What is a skimming device and how do I detect one?: A skimming device is a physical overlay that criminals attach to card readers to capture card data. They're designed to look like the original hardware. Inspect your terminals daily before opening: feel around the card slot and keypad for anything that doesn't feel solidly attached, compare it to a reference photo of how the terminal looks when clean, and pull gently on the card reader area. Tampered devices often wiggle slightly. Register terminal serial numbers so you can verify you have the right hardware.

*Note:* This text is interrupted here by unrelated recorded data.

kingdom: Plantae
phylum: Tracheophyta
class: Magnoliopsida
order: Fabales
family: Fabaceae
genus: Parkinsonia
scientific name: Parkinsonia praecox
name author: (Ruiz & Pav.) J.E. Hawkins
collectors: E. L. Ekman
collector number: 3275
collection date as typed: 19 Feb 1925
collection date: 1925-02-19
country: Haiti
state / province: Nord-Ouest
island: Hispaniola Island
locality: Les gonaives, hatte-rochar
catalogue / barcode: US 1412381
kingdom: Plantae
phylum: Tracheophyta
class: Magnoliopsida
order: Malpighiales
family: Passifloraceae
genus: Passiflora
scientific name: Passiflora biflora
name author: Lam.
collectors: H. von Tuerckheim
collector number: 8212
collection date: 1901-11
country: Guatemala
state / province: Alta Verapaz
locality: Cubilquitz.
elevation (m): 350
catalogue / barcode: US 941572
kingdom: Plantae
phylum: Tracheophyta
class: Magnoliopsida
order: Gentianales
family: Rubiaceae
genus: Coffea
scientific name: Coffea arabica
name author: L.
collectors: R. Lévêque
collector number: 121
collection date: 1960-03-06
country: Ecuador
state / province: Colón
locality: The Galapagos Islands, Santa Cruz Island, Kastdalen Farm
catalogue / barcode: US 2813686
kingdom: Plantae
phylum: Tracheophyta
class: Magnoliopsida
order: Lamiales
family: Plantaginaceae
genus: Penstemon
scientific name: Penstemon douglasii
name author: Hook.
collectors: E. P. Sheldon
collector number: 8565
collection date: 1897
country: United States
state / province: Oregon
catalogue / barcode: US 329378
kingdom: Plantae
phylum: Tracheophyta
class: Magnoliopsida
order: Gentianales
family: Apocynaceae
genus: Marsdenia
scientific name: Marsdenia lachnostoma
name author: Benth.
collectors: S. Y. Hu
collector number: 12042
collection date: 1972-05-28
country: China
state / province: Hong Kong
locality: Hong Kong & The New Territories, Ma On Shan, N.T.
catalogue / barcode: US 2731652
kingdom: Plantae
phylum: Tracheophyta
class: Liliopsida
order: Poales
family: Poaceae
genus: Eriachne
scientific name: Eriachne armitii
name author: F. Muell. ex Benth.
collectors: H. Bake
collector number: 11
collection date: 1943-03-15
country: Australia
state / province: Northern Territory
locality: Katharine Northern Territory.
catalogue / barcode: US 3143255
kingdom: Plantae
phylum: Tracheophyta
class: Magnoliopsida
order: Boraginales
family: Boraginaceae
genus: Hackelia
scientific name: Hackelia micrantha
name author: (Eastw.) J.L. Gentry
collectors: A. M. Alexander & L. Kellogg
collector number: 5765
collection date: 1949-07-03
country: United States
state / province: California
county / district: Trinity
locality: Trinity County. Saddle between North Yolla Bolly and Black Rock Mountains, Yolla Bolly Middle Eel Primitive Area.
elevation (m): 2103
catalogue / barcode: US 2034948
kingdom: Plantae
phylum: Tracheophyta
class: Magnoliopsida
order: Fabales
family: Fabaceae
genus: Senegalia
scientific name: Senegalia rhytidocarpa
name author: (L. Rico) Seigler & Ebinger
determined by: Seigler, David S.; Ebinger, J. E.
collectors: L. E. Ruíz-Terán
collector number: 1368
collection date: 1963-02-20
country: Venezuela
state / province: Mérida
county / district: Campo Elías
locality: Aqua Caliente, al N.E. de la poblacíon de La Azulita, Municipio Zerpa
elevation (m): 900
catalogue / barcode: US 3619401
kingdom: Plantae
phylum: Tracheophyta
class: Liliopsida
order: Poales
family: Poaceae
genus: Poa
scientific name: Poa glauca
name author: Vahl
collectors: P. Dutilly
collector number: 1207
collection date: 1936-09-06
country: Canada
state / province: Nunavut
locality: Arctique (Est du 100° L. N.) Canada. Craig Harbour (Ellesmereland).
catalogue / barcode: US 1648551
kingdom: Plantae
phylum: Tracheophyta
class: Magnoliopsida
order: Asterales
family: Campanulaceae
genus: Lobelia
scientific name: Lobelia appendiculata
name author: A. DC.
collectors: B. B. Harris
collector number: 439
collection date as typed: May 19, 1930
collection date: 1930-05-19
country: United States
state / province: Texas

Who handles PCI compliance in a booth-rent salon?: Responsibility is split. Each stylist using their own merchant account is the merchant of record for their transactions and bears primary PCI compliance responsibility for those accounts. The salon owner is responsible for physical security of shared terminals, network segmentation, and any equipment or software they control. If the salon routes transactions through its own gateway on behalf of renters, the salon owner carries broader compliance responsibility.
What happens if my salon has a data breach?: Notify your payment processor immediately — delays compound liability. The processor will engage a Qualified Incident Response Assessor (QIRA) to investigate. If cardholder data was compromised, the card brands determine fines and remediation costs. You may be required to reissue cards, cover fraudulent charges, and fund enhanced monitoring. Cyber liability insurance helps — it's worth having for any business accepting card payments.